→ TASK DIRECTIONS:
Copy out every record that follows, word for word.

Stored data
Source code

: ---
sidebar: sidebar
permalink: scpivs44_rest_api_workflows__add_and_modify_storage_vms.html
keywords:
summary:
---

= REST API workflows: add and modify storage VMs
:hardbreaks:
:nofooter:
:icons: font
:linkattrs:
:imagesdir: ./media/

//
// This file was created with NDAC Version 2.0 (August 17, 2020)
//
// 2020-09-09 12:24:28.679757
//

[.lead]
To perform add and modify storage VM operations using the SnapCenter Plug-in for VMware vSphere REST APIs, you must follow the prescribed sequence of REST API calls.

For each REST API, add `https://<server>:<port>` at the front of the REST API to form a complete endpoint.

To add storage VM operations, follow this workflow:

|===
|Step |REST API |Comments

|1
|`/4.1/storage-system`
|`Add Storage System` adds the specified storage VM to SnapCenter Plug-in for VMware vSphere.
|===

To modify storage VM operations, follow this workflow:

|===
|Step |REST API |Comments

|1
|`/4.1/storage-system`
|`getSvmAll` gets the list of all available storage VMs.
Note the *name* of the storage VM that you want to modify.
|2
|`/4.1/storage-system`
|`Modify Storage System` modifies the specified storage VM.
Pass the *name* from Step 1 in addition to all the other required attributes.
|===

→ ANSWER:
Source code

: ---
sidebar: sidebar
permalink: scpivs44_rest_api_workflows__add_and_modify_storage_vms.html
keywords:
summary:
---

= REST API workflows: add and modify storage VMs
:hardbreaks:
:nofooter:
:icons: font
:linkattrs:
:imagesdir: ./media/

//
// This file was created with NDAC Version 2.0 (August 17, 2020)
//
// 2020-09-09 12:24:28.679757
//

[.lead]
To perform add and modify storage VM operations using the SnapCenter Plug-in for VMware vSphere REST APIs, you must follow the prescribed sequence of REST API calls.

For each REST API, add `https://<server>:<port>` at the front of the REST API to form a complete endpoint.

To add storage VM operations, follow this workflow:

|===
|Step |REST API |Comments

|1
|`/4.1/storage-system`
|`Add Storage System` adds the specified storage VM to SnapCenter Plug-in for VMware vSphere.
|===

To modify storage VM operations, follow this workflow:

|===
|Step |REST API |Comments

|1
|`/4.1/storage-system`
|`getSvmAll` gets the list of all available storage VMs.
Note the *name* of the storage VM that you want to modify.
|2
|`/4.1/storage-system`
|`Modify Storage System` modifies the specified storage VM.
Pass the *name* from Step 1 in addition to all the other required attributes.
|===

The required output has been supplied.